Footscray Cricket Club

Personnel
- Captain: Travis Dean
- Coach: Allan Wise
- Bowling coach: Merv Hughes

Team information
- Colours: Red, White & Blue
- Founded: 1883
- Home ground: Mervyn G Hughes Oval, Farnsworth Avenue, Footscray
- Official website: www.footscraycricket.com.au

= Footscray Cricket Club =

Australian cricket team

Footscray Cricket Club is an Australian cricket team competing in the Victorian Premier Cricket competition.

==History==
The Footscray Cricket Club was founded in 1883 and for the first 113 years of its existence was located at the Western Oval until 1996 when combined pressure exerted by the Footscray Football Club and state-government-appointed commissioners to the City of Maribyrnong saw the club relocated to the Mervyn G. Hughes Oval.

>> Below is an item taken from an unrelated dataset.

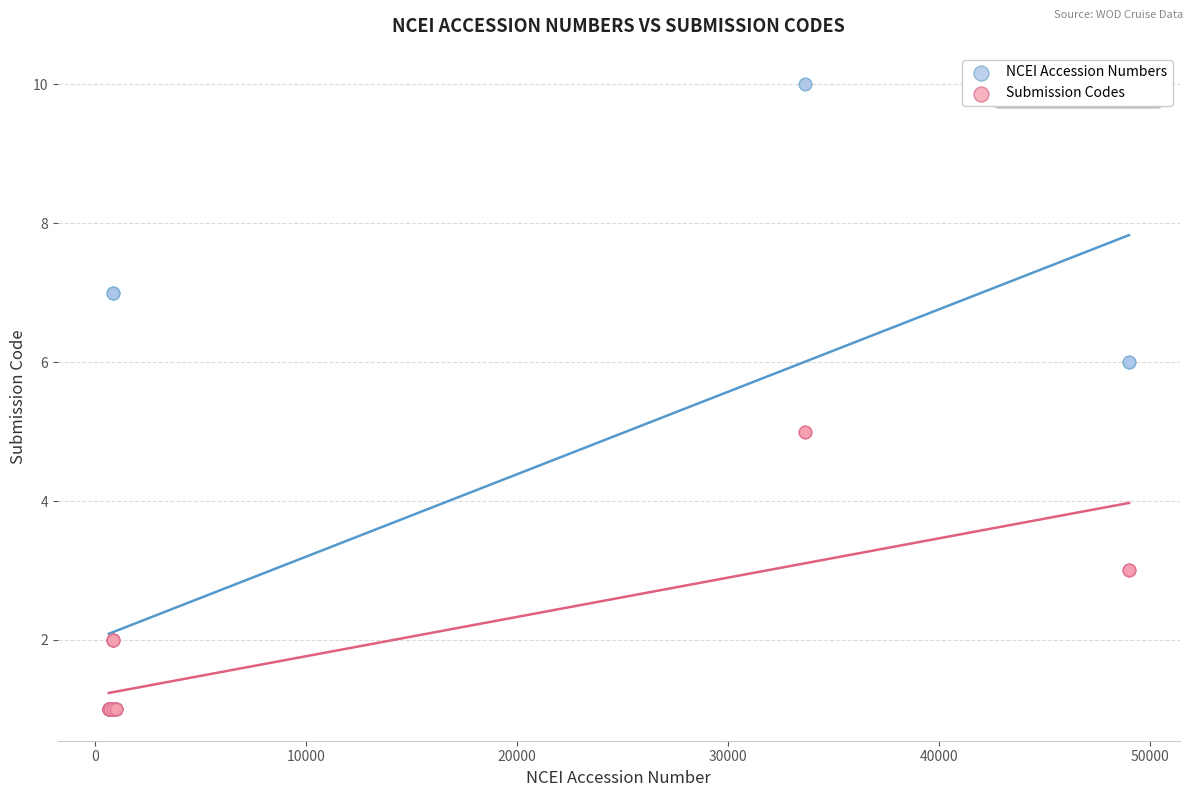

Which series reaches the maximum Y coordinate?

NCEI Accession Numbers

Footscray's Test representatives in order of debut are Ron Gaunt, Les Joslin, Ken Eastwood, Alan Hurst, Ray Bright, Merv Hughes, Tony Dodemaide, Colin Miller and John Hastings. The Footscray Cricket Club joined the Victorian Premier Cricket competition in 1947–48, providing players of the western suburbs of Melbourne the chance to play at the highest level of club cricket. The club was premiers in season 1979–1980 and 2013–2014.

From 2000–01 until 2003–04, the club was known as the Footscray-Victoria University Cricket Club due to a partnership with the university; then, from 2004–05 until 2016–17, the club was known as the Footscray-Edgewater Cricket Club, owing to a sponsorship deal with property developers in the suburb's Edgewater estate.